OS File Permissions and Settings
Vulnerabilities in underlying operating systems have the potential to lead to unauthorized data access and corruption. If an organization has locked down its database user passwords and access controls, but inadvertently grants read/write privileges on the database files in the OS, they have effectively undermined their previous work because a hacker can access the data in the data files directly. To ensure security is in place, OS file permissions and settings must be consistent with the organization’s overall database security policies.
Database Privileges and Access Controls
Security best practices dictate that organizations grant the minimum privileges necessary for individuals to perform their required job functions. When users (or applications) are granted database privileges that exceed these requirements, privileges may be used to gain access to confidential information. Even if employees, administrators, contractors, business partners, and consultants are beyond reproach, excess privileges can leave access points open to potential attack. By using these access points to locate and take advantage of database vulnerabilities, attackers can convert low-level access privileges to high-level access privileges resulting in greater and unauthorized access to data.

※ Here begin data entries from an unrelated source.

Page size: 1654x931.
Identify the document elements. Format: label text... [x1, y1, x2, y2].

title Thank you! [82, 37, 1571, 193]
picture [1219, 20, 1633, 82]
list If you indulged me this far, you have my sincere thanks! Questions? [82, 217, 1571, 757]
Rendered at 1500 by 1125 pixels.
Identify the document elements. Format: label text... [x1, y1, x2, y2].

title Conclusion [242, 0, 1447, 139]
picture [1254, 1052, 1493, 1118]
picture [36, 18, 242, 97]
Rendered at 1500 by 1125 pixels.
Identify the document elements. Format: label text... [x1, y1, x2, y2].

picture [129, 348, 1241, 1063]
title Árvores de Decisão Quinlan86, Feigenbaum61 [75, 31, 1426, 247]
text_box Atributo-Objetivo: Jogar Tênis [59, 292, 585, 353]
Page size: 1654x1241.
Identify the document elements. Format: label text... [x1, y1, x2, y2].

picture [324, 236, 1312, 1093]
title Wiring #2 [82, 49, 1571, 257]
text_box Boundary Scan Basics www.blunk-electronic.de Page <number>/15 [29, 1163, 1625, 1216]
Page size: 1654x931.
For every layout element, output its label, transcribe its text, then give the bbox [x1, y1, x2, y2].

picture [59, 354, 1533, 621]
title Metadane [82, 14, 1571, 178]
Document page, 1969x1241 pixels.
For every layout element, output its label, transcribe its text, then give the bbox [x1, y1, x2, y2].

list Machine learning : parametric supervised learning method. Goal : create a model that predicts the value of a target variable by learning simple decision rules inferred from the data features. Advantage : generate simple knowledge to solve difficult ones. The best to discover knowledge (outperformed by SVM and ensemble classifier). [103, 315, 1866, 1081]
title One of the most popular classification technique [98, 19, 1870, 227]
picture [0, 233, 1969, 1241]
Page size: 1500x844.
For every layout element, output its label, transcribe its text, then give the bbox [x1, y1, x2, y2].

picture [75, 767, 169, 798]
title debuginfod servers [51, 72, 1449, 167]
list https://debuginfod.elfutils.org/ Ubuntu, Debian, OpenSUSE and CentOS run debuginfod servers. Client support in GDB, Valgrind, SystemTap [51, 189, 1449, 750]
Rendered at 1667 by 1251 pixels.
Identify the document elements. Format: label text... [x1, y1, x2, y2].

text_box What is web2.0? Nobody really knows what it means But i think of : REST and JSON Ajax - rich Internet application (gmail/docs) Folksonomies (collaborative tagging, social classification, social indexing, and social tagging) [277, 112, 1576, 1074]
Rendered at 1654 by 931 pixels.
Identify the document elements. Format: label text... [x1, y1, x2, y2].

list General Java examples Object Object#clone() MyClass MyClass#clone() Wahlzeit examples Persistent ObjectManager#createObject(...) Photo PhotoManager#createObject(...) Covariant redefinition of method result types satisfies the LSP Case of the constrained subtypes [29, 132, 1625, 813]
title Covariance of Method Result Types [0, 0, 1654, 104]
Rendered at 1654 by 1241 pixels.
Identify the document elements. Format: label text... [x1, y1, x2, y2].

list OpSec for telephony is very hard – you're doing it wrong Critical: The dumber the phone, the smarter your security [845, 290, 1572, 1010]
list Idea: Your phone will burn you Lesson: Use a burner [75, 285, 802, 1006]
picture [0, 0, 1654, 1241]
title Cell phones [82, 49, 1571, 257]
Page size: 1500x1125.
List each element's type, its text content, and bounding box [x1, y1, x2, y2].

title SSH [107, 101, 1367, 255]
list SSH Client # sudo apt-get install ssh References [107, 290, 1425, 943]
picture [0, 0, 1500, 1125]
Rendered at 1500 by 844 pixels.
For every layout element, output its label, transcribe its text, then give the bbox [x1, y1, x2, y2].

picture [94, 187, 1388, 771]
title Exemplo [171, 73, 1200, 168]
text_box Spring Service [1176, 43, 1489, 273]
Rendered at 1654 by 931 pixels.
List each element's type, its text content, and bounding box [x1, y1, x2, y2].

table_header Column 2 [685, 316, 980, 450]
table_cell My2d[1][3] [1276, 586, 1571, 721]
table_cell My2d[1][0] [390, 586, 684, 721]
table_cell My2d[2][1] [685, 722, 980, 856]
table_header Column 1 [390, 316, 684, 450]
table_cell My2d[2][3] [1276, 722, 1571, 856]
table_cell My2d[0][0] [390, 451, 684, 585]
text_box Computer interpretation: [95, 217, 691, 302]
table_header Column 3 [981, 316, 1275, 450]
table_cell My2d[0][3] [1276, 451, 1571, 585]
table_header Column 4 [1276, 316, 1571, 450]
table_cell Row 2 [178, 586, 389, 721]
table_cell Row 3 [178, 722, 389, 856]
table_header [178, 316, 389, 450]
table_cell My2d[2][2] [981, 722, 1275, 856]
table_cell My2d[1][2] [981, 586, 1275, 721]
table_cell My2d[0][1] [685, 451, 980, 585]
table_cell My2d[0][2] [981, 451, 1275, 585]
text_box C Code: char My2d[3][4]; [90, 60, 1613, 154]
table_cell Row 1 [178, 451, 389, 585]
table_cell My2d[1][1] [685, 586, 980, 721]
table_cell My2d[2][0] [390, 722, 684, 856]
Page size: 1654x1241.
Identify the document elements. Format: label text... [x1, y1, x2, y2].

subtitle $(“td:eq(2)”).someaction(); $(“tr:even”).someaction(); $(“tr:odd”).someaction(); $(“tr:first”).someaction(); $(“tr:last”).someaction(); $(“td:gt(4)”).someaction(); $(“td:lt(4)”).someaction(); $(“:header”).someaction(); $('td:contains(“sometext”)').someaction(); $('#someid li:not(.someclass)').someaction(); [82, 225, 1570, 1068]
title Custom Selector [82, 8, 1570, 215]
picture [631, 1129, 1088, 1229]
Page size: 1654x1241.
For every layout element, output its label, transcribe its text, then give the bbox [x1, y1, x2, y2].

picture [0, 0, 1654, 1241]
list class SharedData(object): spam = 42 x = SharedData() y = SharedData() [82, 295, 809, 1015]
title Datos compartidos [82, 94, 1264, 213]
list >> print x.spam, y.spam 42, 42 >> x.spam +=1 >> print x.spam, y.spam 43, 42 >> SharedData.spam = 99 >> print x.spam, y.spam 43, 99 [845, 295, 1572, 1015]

By leveraging the query-level access controls available in native database security programs (via triggers, RLS, etc.), user access can be restricted. Unfortunately, the manual effort required to implement these controls can be daunting. However, tools are available to can make this a streamlined deployment via customized policies. In addition to limiting access, policies can protect against and help identify users who abuse legitimate access for unauthorized purposes.
Auditing and Monitoring Database Access
Weak audit policies and technology represent risks in terms of compliance, detection, forensics and recovery. If you do not audit the database, it is impossible to investigate changes or unauthorized activity, making it essential to enable some form of auditing. Database management systems provide some level of native database auditing capabilities. However, due to performance degradation, native auditing is often disabled. In addition, DBMS are vulnerable to privilege-related attacks from developers or database administrators (DBAs), who have the authority to disable native auditing. While the information they provide is helpful, most DBMS audit solutions lack the granularity necessary to truly understand what happened. For example, these logs often omit data such as what application was used to access the database, IP address and failed queries, which are often a precursor to an attack
Organizations should consider adding a third-party solution to augment native auditing capabilities. These solutions can provide more granular auditing capabilities with near-zero performance impact.
Best practices dictate that comprehensive database security requires a combination of database discovery, vulnerability assessment, activity monitoring, intrusion detection, auditing, and compliance, but for organizations that seek a rapid and quantifiable improvement in their security posture, these first steps can deliver tangible results and reduce risk in a timely manner.